A basketball-reference.com web scraper that uses Spark, Hadoop, and Hive to build a database designed for analysts.
- Set up Hadoop/HDFS on Softlayer (or any other remote set of vms)
- Refer to Hadoop/HDFS homework (link)
- Set up 10 machines at 100G of disk space each
- Be sure to remember the ip address of the master, as it will be needed for Spark setup
- Set up Spark on local computer
-
Refer to Intro to Spark homework (link)
-
No need to set this up remotely, just set it up locally on personal computer
-
In running Spark with Yarn cluster, no need to have Spark on remote vms
- Set up python on all machines (including remote vms)

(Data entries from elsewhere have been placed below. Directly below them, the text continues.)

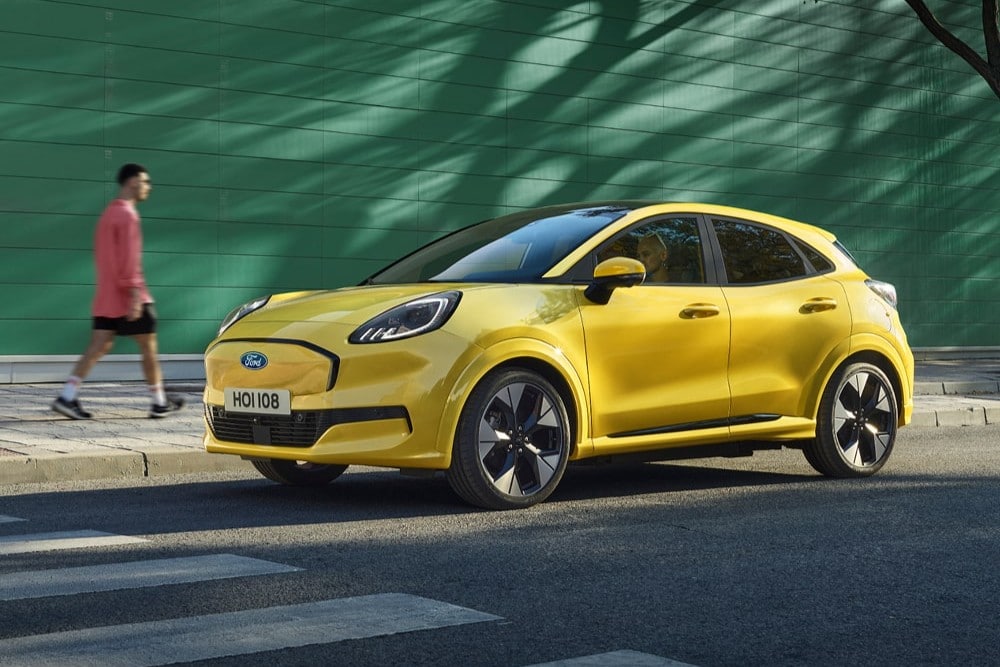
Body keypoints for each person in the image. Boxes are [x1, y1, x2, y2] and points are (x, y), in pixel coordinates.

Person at [52, 163, 185, 420]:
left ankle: (67, 396)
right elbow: (129, 259)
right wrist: (135, 293)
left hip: (107, 297)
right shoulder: (127, 215)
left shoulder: (108, 214)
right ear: (132, 182)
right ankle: (159, 402)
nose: (149, 187)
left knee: (99, 345)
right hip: (129, 295)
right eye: (145, 182)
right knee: (149, 347)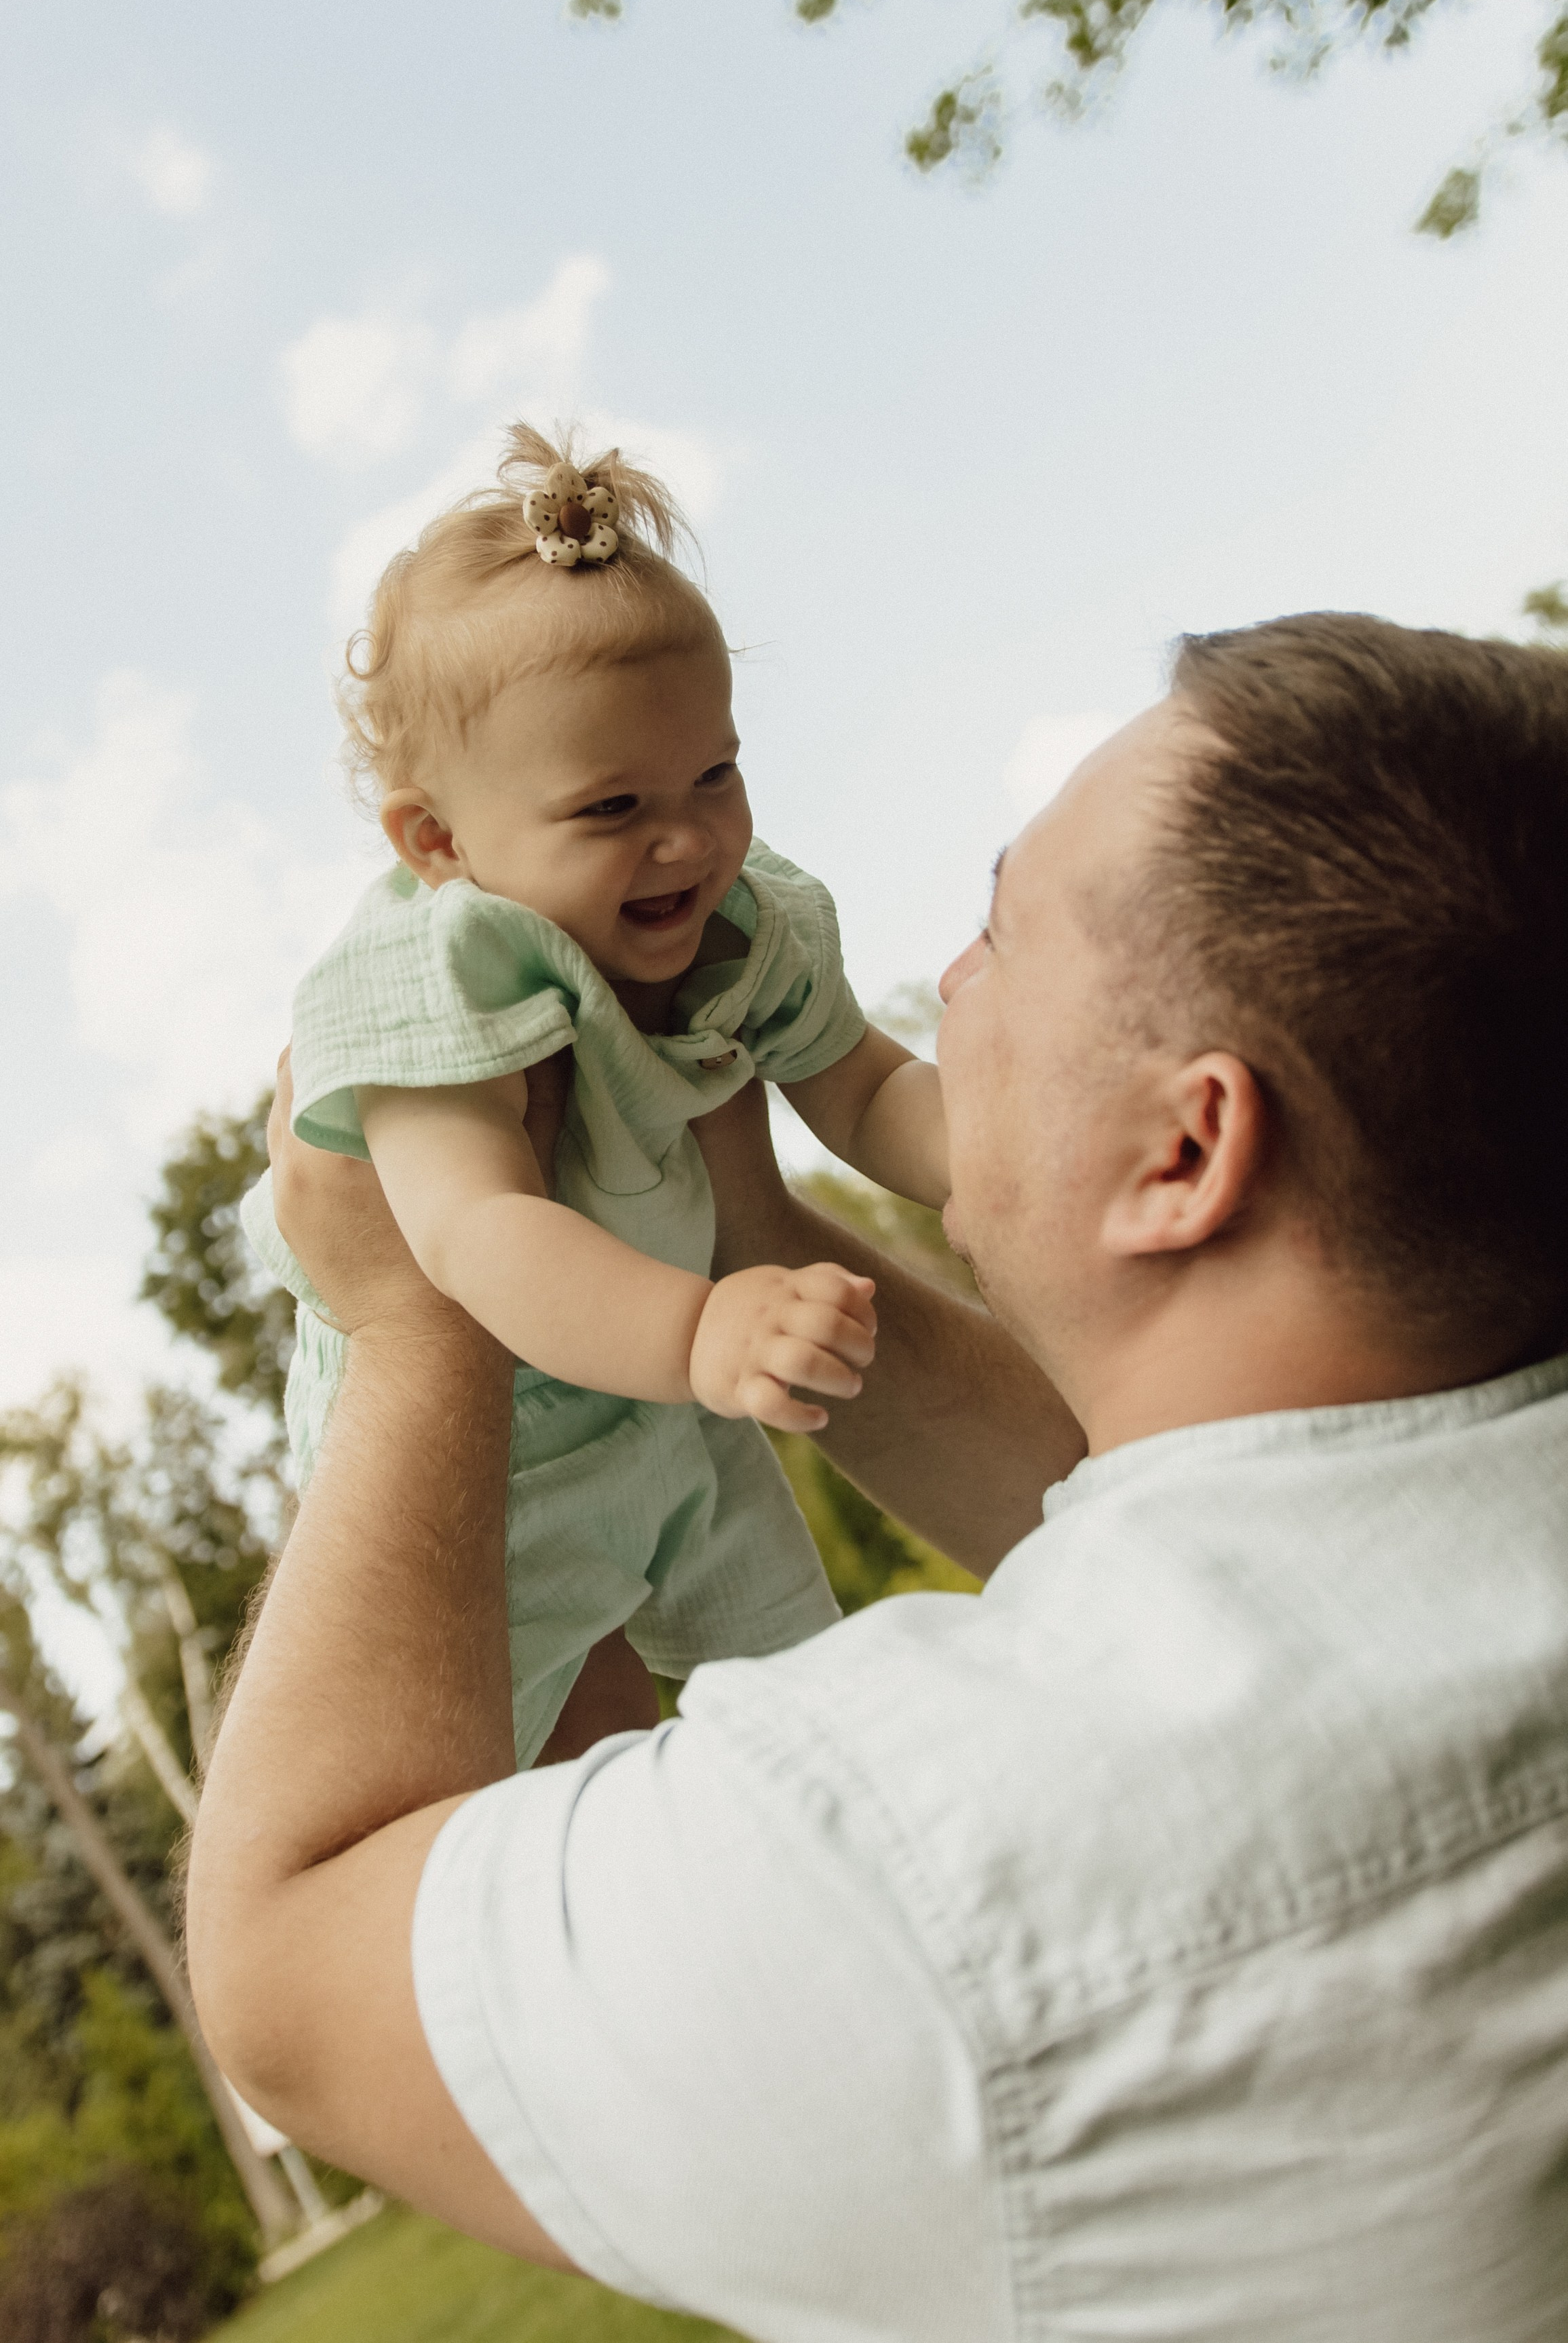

- Python libraries required to run job:
- BeautifulSoup (bs4)
- pandas
- requests
- datetime
From local machine, run the shell script "run.sh", and input the public ip address of the master node of the remote vms. This should:
- Scrape data from basketball-reference.com
- Set up hive
- Put all data into HDFS
- Create hive tables from data
After this is done, try logging in and testing the database:
ssh root@<ip_address>
hive
use nba_db;
show tables;
This should display all the tables and their descriptions.
Data can also be downloaded in smaller chunks as csv files, and used for separate in-depth analysis.
Run python interacter.py
and follow the prompts to download the files needed. They will downloand onto the local path.